§ Brief: Look through the records below for the line holding "esigenze di pubblicità". Write it out exactly, with each following line through the line holding "indispensabili per l’allenamento".

§ Input material:
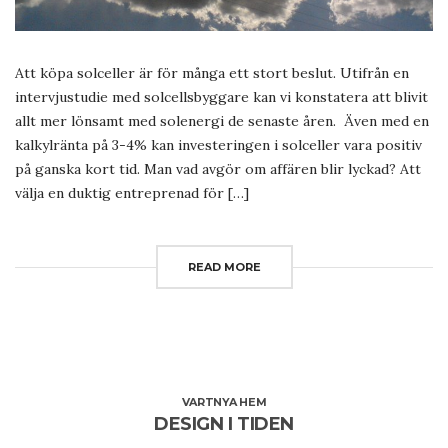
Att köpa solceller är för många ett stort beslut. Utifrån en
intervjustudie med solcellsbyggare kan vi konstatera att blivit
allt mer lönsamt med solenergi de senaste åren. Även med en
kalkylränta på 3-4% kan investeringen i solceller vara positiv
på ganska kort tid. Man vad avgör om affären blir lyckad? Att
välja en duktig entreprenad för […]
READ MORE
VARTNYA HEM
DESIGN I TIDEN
...
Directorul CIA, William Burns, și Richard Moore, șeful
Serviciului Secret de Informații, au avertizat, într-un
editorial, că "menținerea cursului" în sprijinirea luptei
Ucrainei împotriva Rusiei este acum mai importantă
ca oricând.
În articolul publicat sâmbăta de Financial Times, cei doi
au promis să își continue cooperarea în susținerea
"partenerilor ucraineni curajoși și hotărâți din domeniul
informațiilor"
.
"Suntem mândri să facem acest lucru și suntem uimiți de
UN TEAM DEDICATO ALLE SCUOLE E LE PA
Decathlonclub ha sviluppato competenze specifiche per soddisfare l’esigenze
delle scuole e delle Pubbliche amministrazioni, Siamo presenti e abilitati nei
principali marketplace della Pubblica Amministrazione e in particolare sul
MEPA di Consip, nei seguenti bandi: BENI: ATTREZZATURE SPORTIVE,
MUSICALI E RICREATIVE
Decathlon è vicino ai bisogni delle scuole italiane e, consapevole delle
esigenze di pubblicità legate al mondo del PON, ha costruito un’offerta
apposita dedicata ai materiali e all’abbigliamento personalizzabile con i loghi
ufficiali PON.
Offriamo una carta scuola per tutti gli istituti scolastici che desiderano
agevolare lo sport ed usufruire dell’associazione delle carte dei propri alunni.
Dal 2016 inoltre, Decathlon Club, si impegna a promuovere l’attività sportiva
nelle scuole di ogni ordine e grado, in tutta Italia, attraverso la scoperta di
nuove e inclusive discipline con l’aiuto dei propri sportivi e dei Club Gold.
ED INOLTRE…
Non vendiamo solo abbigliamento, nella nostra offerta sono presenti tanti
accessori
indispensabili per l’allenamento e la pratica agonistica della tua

§ Exercise output:
esigenze di pubblicità legate al mondo del PON, ha costruito un’offerta
apposita dedicata ai materiali e all’abbigliamento personalizzabile con i loghi
ufficiali PON.
Offriamo una carta scuola per tutti gli istituti scolastici che desiderano
agevolare lo sport ed usufruire dell’associazione delle carte dei propri alunni.
Dal 2016 inoltre, Decathlon Club, si impegna a promuovere l’attività sportiva
nelle scuole di ogni ordine e grado, in tutta Italia, attraverso la scoperta di
nuove e inclusive discipline con l’aiuto dei propri sportivi e dei Club Gold.
ED INOLTRE…
Non vendiamo solo abbigliamento, nella nostra offerta sono presenti tanti
accessori
indispensabili per l’allenamento e la pratica agonistica della tua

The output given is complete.